EXERCISE GOAL:
Reproduce every line of text in the listing below verbatim, leaving the pictures out of your answer.

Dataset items
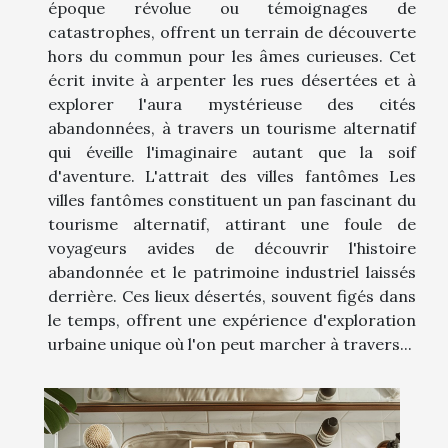
époque révolue ou témoignages de
catastrophes, offrent un terrain de découverte
hors du commun pour les âmes curieuses. Cet
écrit invite à arpenter les rues désertées et à
explorer l'aura mystérieuse des cités
abandonnées, à travers un tourisme alternatif
qui éveille l'imaginaire autant que la soif
d'aventure. L'attrait des villes fantômes Les
villes fantômes constituent un pan fascinant du
tourisme alternatif, attirant une foule de
voyageurs avides de découvrir l'histoire
abandonnée et le patrimoine industriel laissés
derrière. Ces lieux désertés, souvent figés dans
le temps, offrent une expérience d'exploration
urbaine unique où l'on peut marcher à travers...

RESULT OF THE TASK:
époque révolue ou témoignages de
catastrophes, offrent un terrain de découverte
hors du commun pour les âmes curieuses. Cet
écrit invite à arpenter les rues désertées et à
explorer l'aura mystérieuse des cités
abandonnées, à travers un tourisme alternatif
qui éveille l'imaginaire autant que la soif
d'aventure. L'attrait des villes fantômes Les
villes fantômes constituent un pan fascinant du
tourisme alternatif, attirant une foule de
voyageurs avides de découvrir l'histoire
abandonnée et le patrimoine industriel laissés
derrière. Ces lieux désertés, souvent figés dans
le temps, offrent une expérience d'exploration
urbaine unique où l'on peut marcher à travers...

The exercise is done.